L’orthorexie : l’obsession pour l’alimentation « saine »

"Les personnes orthorexiques présentent de véritables phobies alimentaires (elles sont incapables de toucher ou regarder une catégorie d’aliments, par exemple), se nourrissant exclusivement d’après des règles strictes, n’ingérant que des repas qu’elles ont pu préparer ou contrôler."

L’orthorexie se caractérise par l’impératif de « manger sain « . Où se situe la limite entre l’importance accordée à une nourriture saine et l’orthorexie ? Là aussi, les facteurs de la souffrance – souvent niée – et de l’isolement social sont déterminants : l’hypercontrôle peut faire perdre tout appétit… de vivre.

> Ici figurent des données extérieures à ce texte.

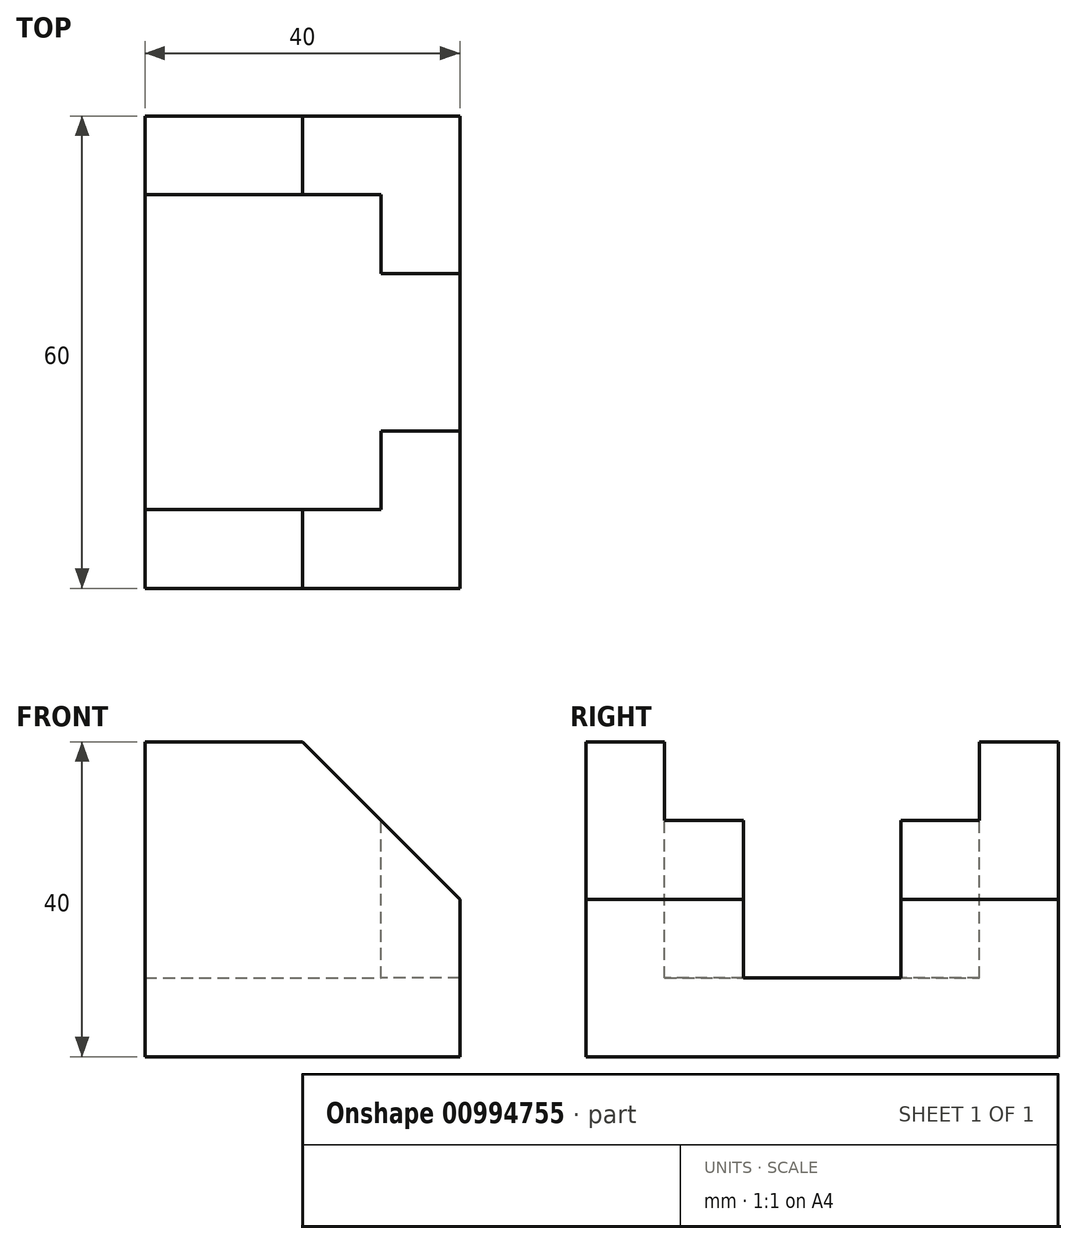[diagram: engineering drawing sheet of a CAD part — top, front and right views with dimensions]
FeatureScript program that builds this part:
annotation { "Feature Type Name" : "Feature", "Feature Type Description" : "" }
export const myFeature = defineFeature(function(context is Context, id is Id, definition is map)
    precondition{}
    {
        {
            var Q0;
            Q0=qCreatedBy(makeId("Front.planeOp"),FACE);
            var sketch = newSketch(context, id + "F0", { "sketchPlane" : qUnion([Q0])});
            skLineSegment(sketch, "E0.bottom", {"start": v(-20, 40) * mm, "end": v(0, 40) * mm});
            skLineSegment(sketch, "E0.top", {"start": v(-20, 0) * mm, "end": v(20, 0) * mm});
            skLineSegment(sketch, "E0.left", {"start": v(-20, 40) * mm, "end": v(-20, 0) * mm});
            skLineSegment(sketch, "E0.right", {"start": v(20, 20) * mm, "end": v(20, 0) * mm});
            skLineSegment(sketch, "E1", {"start": v(0, 40) * mm, "end": v(20, 20) * mm});
            skSolve(sketch);
        }
        {
            var Q0;
            Q0 = qSketchRegion(id + "F0", true);
            extrude(context, id + "F1", {"entities" : qUnion([Q0]), "endBound" : BoundingType.SYMMETRIC, "depth" : 60 * mm, "offsetDistance" : 25 * mm});
        }
        {
            var Q0;
            Q0=makeQuery(id+"F1.opExtrude","SWEPT_FACE",FACE,{"disambiguationData":[OSD([sQuery(id+"F0.wireOp",EDGE,"E0.bottom")])]});
            var sketch = newSketch(context, id + "F2", { "sketchPlane" : qUnion([Q0])});
            skLineSegment(sketch, "E2", {"start": v(-20, 20) * mm, "end": v(10, 20) * mm});
            skLineSegment(sketch, "E3", {"start": v(10, 20) * mm, "end": v(10, 10) * mm});
            skLineSegment(sketch, "E4", {"start": v(10, 10) * mm, "end": v(20, 10) * mm});
            skLineSegment(sketch, "E5", {"start": v(20, 10) * mm, "end": v(20, -10) * mm});
            skLineSegment(sketch, "E6", {"start": v(20, -10) * mm, "end": v(10, -10) * mm});
            skLineSegment(sketch, "E7", {"start": v(10, -10) * mm, "end": v(10, -20) * mm});
            skLineSegment(sketch, "E8", {"start": v(10, -20) * mm, "end": v(-20, -20) * mm});
            skLineSegment(sketch, "E9", {"start": v(-20, -20) * mm, "end": v(-20, 20) * mm});
            skSolve(sketch);
        }
        {
            var Q0;
            {var subQ0=sQuery(id+"F2.wireOp",EDGE,"E3");Q0=makeQuery(id+"F2.imprint","IMPRINT",FACE,{"disambiguationData":[TD([[makeQuery(id+"F2.imprint","IMPRINT",EDGE,{"derivedFrom":subQ0}),-1.0]])]});}
            var Q1;
            {var subQ0=sQuery(id+"F2.wireOp",EDGE,"E9");Q1=makeQuery(id+"F2.imprint","IMPRINT",FACE,{"disambiguationData":[TD([[makeQuery(id+"F2.imprint","IMPRINT",EDGE,{"derivedFrom":subQ0}),-1.0]])]});}
            extrude(context, id + "F3", {"entities" : qUnion([Q0, Q1]), "operationType" : NewBodyOperationType.REMOVE, "oppositeDirection" : true, "depth" : 30 * mm, "offsetDistance" : 25 * mm});
        }
    });
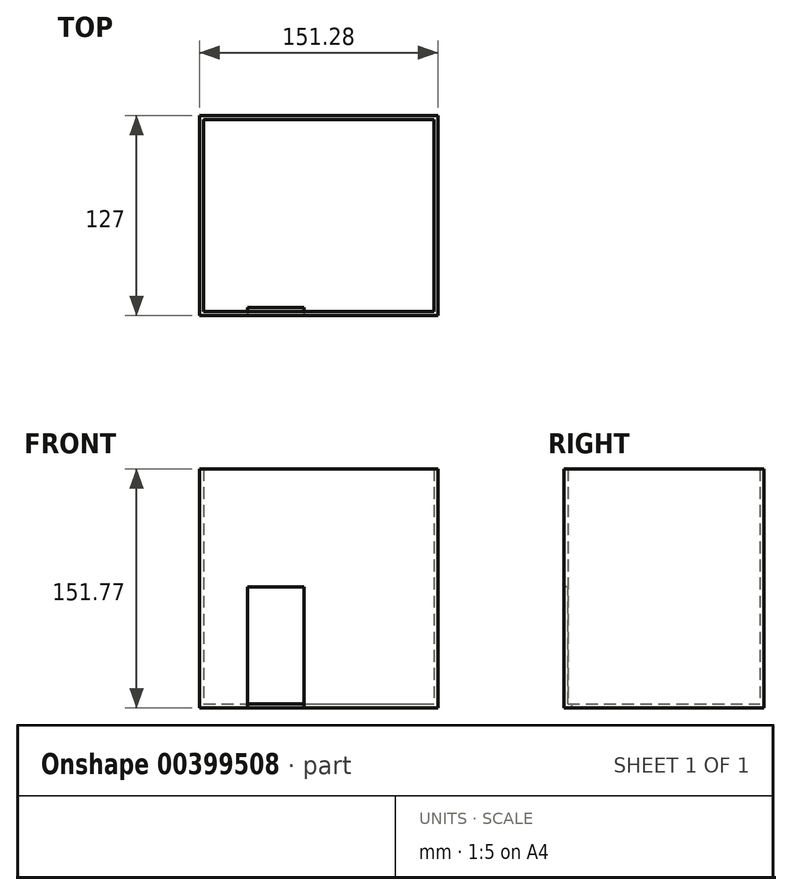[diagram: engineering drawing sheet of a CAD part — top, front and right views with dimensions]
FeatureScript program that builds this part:
annotation { "Feature Type Name" : "Feature", "Feature Type Description" : "" }
export const myFeature = defineFeature(function(context is Context, id is Id, definition is map)
    precondition{}
    {
        {
            var Q0;
            Q0=qCreatedBy(makeId("Top.planeOp"),FACE);
            var sketch = newSketch(context, id + "F0", { "sketchPlane" : qUnion([Q0])});
            skLineSegment(sketch, "E0.bottom", {"start": v(-76.76, -75.18) * mm, "end": v(75.51, -75.18) * mm});
            skLineSegment(sketch, "E0.top", {"start": v(-76.76, 76) * mm, "end": v(75.51, 76) * mm});
            skLineSegment(sketch, "E0.left", {"start": v(-76.76, -75.18) * mm, "end": v(-76.76, 76) * mm});
            skLineSegment(sketch, "E0.right", {"start": v(75.51, -75.18) * mm, "end": v(75.51, 76) * mm});
            skSolve(sketch);
        }
        {
            var Q0;
            Q0=makeQuery(id+"F0.imprint","IMPRINT",FACE,{"disambiguationData":[TD([[makeQuery(id+"F0.imprint","IMPRINT",EDGE,{"derivedFrom":sQuery(id+"F0.wireOp",EDGE,"E0.bottom")}),1.0]])]});
            extrude(context, id + "F1", {"entities" : qUnion([Q0]), "depth" : 101.6 * mm});
        }
        {
            var Q0;
            Q0=makeQuery(id+"F1.opExtrude","CAP_FACE",FACE,{"disambiguationData":[OSD([sQuery(id+"F0.wireOp",EDGE,"E0.bottom"),sQuery(id+"F0.wireOp",EDGE,"E0.top"),sQuery(id+"F0.wireOp",EDGE,"E0.left"),sQuery(id+"F0.wireOp",EDGE,"E0.right")])],"isStart":false});
            chamfer(context, id + "F2", {"entities" : qUnion([Q0]), "width" : 50.8 * mm, "tangentPropagation" : true});
        }
        {
            var Q0;
            Q0=makeQuery(id+"F1.opExtrude","CAP_EDGE",EDGE,{"disambiguationData":[OSD([sQuery(id+"F0.wireOp",EDGE,"E0.bottom")])],"isStart":true});
            chamfer(context, id + "F3", {"entities" : qUnion([Q0]), "width" : 50.8 * mm, "tangentPropagation" : true});
        }
        {
            var Q0;
            Q0=makeQuery(id+"F1.opExtrude","SWEPT_EDGE",EDGE,{"disambiguationData":[OSD([sQuery(id+"F0.wireOp",EDGE,"E0.top"),sQuery(id+"F0.wireOp",EDGE,"E0.right")])]});
            chamfer(context, id + "F4", {"entities" : qUnion([Q0]), "width" : 50.8 * mm, "tangentPropagation" : true});
        }
        {
            var Q0;
            Q0=makeQuery(id+"F1.opExtrude","CAP_FACE",FACE,{"disambiguationData":[OSD([sQuery(id+"F0.wireOp",EDGE,"E0.bottom"),sQuery(id+"F0.wireOp",EDGE,"E0.top"),sQuery(id+"F0.wireOp",EDGE,"E0.left"),sQuery(id+"F0.wireOp",EDGE,"E0.right")])],"isStart":false});
            shell(context, id + "F5", {"entities" : qUnion([Q0]), "thickness" : 2.54 * mm});
        }
        {
            var Q0;
            Q0=makeQuery(id+"F1.opExtrude","SWEPT_BODY",BODY,{"disambiguationData":[OSD([sQuery(id+"F0.wireOp",EDGE,"E0.bottom"),sQuery(id+"F0.wireOp",EDGE,"E0.top"),sQuery(id+"F0.wireOp",EDGE,"E0.left"),sQuery(id+"F0.wireOp",EDGE,"E0.right")])]});
            deleteBodies(context, id + "F6", {"entities" : qUnion([Q0])});
        }
        {
            var Q0;
            Q0=qCreatedBy(makeId("Front.planeOp"),FACE);
            var sketch = newSketch(context, id + "F7", { "sketchPlane" : qUnion([Q0])});
            skLineSegment(sketch, "E1.bottom", {"start": v(-76.01, 74.9) * mm, "end": v(75.27, 74.9) * mm});
            skLineSegment(sketch, "E1.top", {"start": v(-76.01, -76.88) * mm, "end": v(75.27, -76.88) * mm});
            skLineSegment(sketch, "E1.left", {"start": v(-76.01, 74.9) * mm, "end": v(-76.01, -76.88) * mm});
            skLineSegment(sketch, "E1.right", {"start": v(75.27, 74.9) * mm, "end": v(75.27, -76.88) * mm});
            skSolve(sketch);
        }
        {
            var Q0;
            Q0=makeQuery(id+"F7.imprint","IMPRINT",FACE,{"disambiguationData":[TD([[makeQuery(id+"F7.imprint","IMPRINT",EDGE,{"derivedFrom":sQuery(id+"F7.wireOp",EDGE,"E1.bottom")}),-1.0]])]});
            extrude(context, id + "F8", {"entities" : qUnion([Q0]), "depth" : 127 * mm});
        }
        {
            var Q0;
            Q0=makeQuery(id+"F8.opExtrude","SWEPT_FACE",FACE,{"disambiguationData":[OSD([sQuery(id+"F7.wireOp",EDGE,"E1.bottom")])]});
            shell(context, id + "F9", {"entities" : qUnion([Q0]), "thickness" : 2.54 * mm});
        }
        {
            var Q0;
            Q0=makeQuery(id+"F8.opExtrude","CAP_FACE",FACE,{"disambiguationData":[OSD([sQuery(id+"F7.wireOp",EDGE,"E1.bottom"),sQuery(id+"F7.wireOp",EDGE,"E1.top"),sQuery(id+"F7.wireOp",EDGE,"E1.left"),sQuery(id+"F7.wireOp",EDGE,"E1.right")])],"isStart":false});
            var sketch = newSketch(context, id + "F10", { "sketchPlane" : qUnion([Q0])});
            skLineSegment(sketch, "E2.bottom", {"start": v(-45.54, -76.88) * mm, "end": v(-9.89, -76.88) * mm});
            skLineSegment(sketch, "E2.top", {"start": v(-45.54, 0) * mm, "end": v(-9.89, 0) * mm});
            skLineSegment(sketch, "E2.left", {"start": v(-45.54, -76.88) * mm, "end": v(-45.54, 0) * mm});
            skLineSegment(sketch, "E2.right", {"start": v(-9.89, -76.88) * mm, "end": v(-9.89, 0) * mm});
            skSolve(sketch);
        }
        {
            var Q0;
            Q0=makeQuery(id+"F10.imprint","IMPRINT",FACE,{"disambiguationData":[TD([[makeQuery(id+"F10.imprint","IMPRINT",EDGE,{"derivedFrom":sQuery(id+"F10.wireOp",EDGE,"E2.bottom")}),1.0]])]});
            extrude(context, id + "F11", {"entities" : qUnion([Q0]), "operationType" : NewBodyOperationType.ADD, "depth" : 0.03 * mm});
        }
        {
            var Q0;
            Q0=makeQuery(id+"F11.opExtrude","CAP_FACE",FACE,{"disambiguationData":[OSD([sQuery(id+"F10.wireOp",EDGE,"E2.bottom"),sQuery(id+"F10.wireOp",EDGE,"E2.top"),sQuery(id+"F10.wireOp",EDGE,"E2.left"),sQuery(id+"F10.wireOp",EDGE,"E2.right")])],"isStart":false});
            extrude(context, id + "F12", {"entities" : qUnion([Q0]), "operationType" : NewBodyOperationType.REMOVE, "oppositeDirection" : true, "depth" : 2.54 * mm});
        }
        {
            var Q0;
            Q0=makeQuery(id+"F12.boolean.opBoolean","COPY",FACE,{"derivedFrom":makeQuery(id+"F12.opExtrude","CAP_FACE",FACE,{"disambiguationData":[OSD([sQuery(id+"F10.wireOp",EDGE,"E2.bottom"),sQuery(id+"F10.wireOp",EDGE,"E2.top"),sQuery(id+"F10.wireOp",EDGE,"E2.left"),sQuery(id+"F10.wireOp",EDGE,"E2.right")])],"isStart":false})});
            extrude(context, id + "F13", {"entities" : qUnion([Q0]), "operationType" : NewBodyOperationType.REMOVE, "oppositeDirection" : true, "depth" : 2.54 * mm});
        }
    });
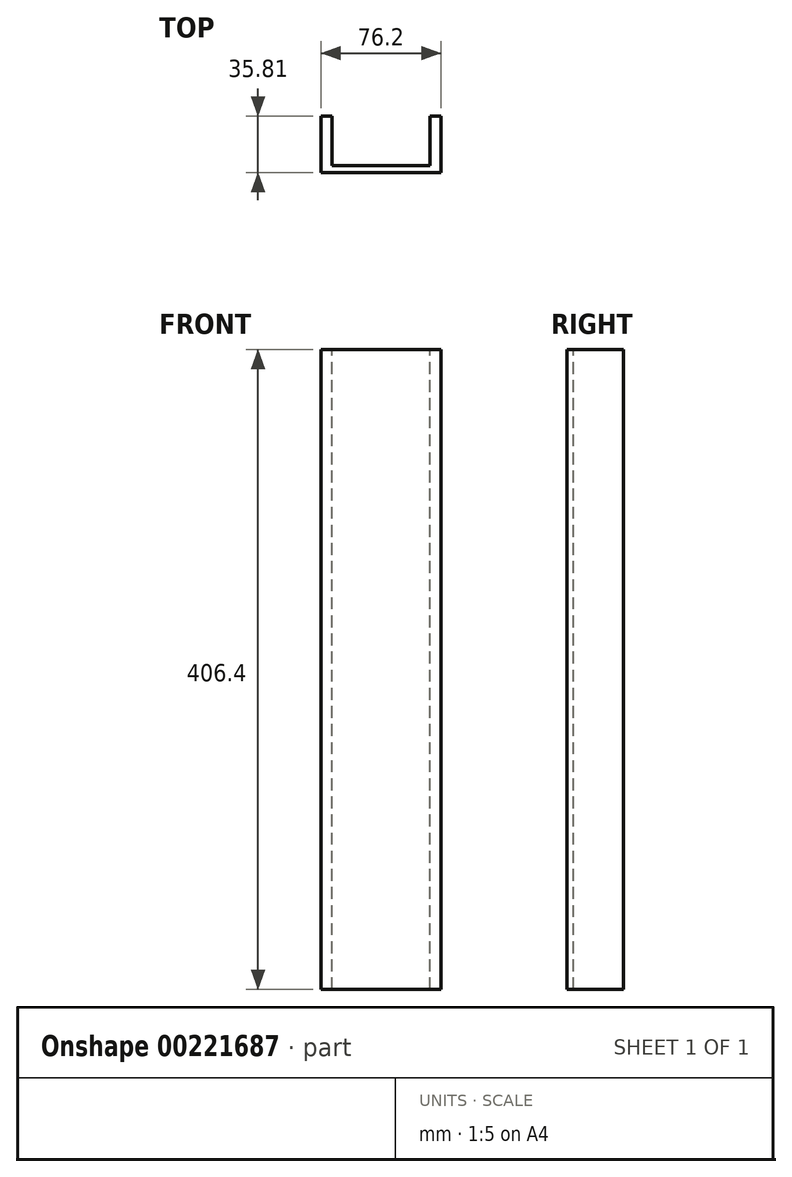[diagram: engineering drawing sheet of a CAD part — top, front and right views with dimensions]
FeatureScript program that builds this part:
annotation { "Feature Type Name" : "Feature", "Feature Type Description" : "" }
export const myFeature = defineFeature(function(context is Context, id is Id, definition is map)
    precondition{}
    {
        {
            var Q0;
            Q0=qCreatedBy(makeId("Front.planeOp"),FACE);
            var sketch = newSketch(context, id + "F0", { "sketchPlane" : qUnion([Q0])});
            skLineSegment(sketch, "E0.bottom", {"start": v(-35.22, -333.52) * mm, "end": v(40.98, -333.52) * mm});
            skLineSegment(sketch, "E0.top", {"start": v(-35.22, 72.88) * mm, "end": v(40.98, 72.88) * mm});
            skLineSegment(sketch, "E0.left", {"start": v(-35.22, -333.52) * mm, "end": v(-35.22, 72.88) * mm});
            skLineSegment(sketch, "E0.right", {"start": v(40.98, -333.52) * mm, "end": v(40.98, 72.88) * mm});
            skSolve(sketch);
        }
        {
            var Q0;
            Q0 = qSketchRegion(id + "F0", true);
            extrude(context, id + "F1", {"entities" : qUnion([Q0]), "oppositeDirection" : true, "depth" : 35.81 * mm});
        }
        {
            var Q0;
            Q0=makeQuery(id+"F1.opExtrude","SWEPT_FACE",FACE,{"disambiguationData":[OSD([sQuery(id+"F0.wireOp",EDGE,"E0.top")])]});
            var sketch = newSketch(context, id + "F2", { "sketchPlane" : qUnion([Q0])});
            skLineSegment(sketch, "E1.bottom", {"start": v(-28.3, 35.81) * mm, "end": v(34.04, 35.81) * mm});
            skLineSegment(sketch, "E1.top", {"start": v(-28.3, 4.32) * mm, "end": v(34.04, 4.32) * mm});
            skLineSegment(sketch, "E1.left", {"start": v(-28.3, 35.81) * mm, "end": v(-28.3, 4.32) * mm});
            skLineSegment(sketch, "E1.right", {"start": v(34.04, 35.81) * mm, "end": v(34.04, 4.32) * mm});
            skSolve(sketch);
        }
        {
            var Q0;
            Q0 = qSketchRegion(id + "F2", true);
            extrude(context, id + "F3", {"entities" : qUnion([Q0]), "operationType" : NewBodyOperationType.REMOVE, "endBound" : BoundingType.THROUGH_ALL, "oppositeDirection" : true, "depth" : 25.4 * mm});
        }
    });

Les personnes orthorexiques présentent de véritables phobies alimentaires (elles sont incapables de toucher ou regarder une catégorie d’aliments, par exemple), se nourrissant exclusivement d’après des règles strictes, n’ingérant que des repas qu’elles ont pu préparer ou contrôler. Le contrôle de l’alimentation vire à l’obsession, aucune miette n’est laissée au hasard ; en fonction des croyances et valeurs attribuées aux aliments ou à la manière de les consommer, les règles d’un-e orthorexique peuvent être nocives pour sa santé, menant à d’importances carences.

Le plus souvent, une personne touchée par des TCA connaît différents troubles : une partie des anorexiques souffre aussi de crises de boulimie, tout comme les boulimiques adoptent aussi des comportements anorexiques sur certaines périodes ; l’orthorexie peut être associée à un trouble anorexique ou boulimique… Ce sont des troubles complexes et encore tabous, qui sont pourtant très bien traités si l’on réagit vite. À noter enfin : les femmes sont bien plus touchées que les hommes par les troubles du comportement alimentaire, d’où l’importance de comprendre les origines du trouble et de questionner la responsabilité sociale.